INSTRUCTIONS FOR THE TASK
Output only the entries, exactly as given, without the pictures.

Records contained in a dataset
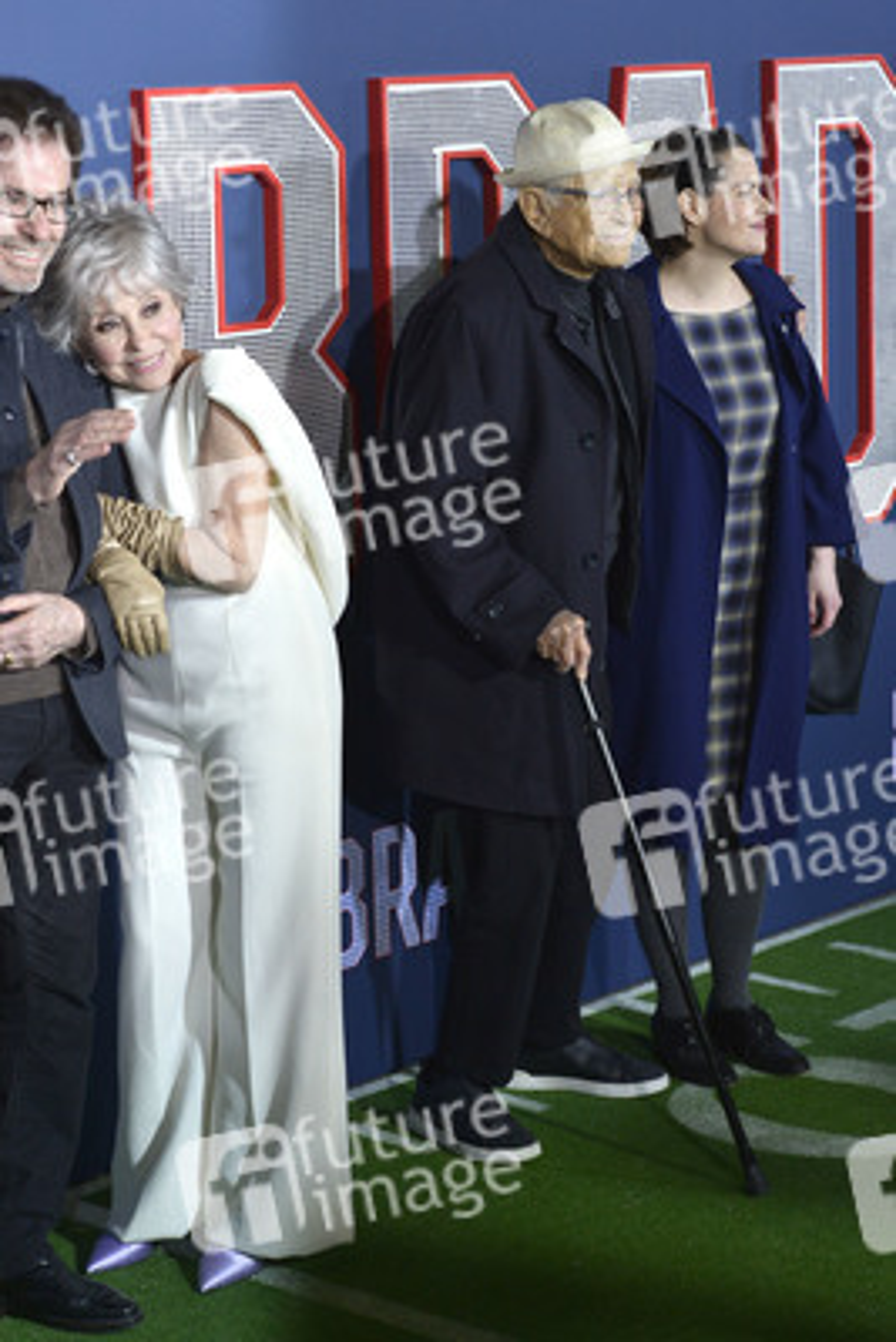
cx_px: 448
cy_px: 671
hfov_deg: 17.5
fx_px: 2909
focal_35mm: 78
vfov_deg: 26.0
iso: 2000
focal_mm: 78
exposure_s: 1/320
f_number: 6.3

EXERCISE OUTPUT
cx_px: 448
cy_px: 671
hfov_deg: 17.5
fx_px: 2909
focal_35mm: 78
vfov_deg: 26.0
iso: 2000
focal_mm: 78
exposure_s: 1/320
f_number: 6.3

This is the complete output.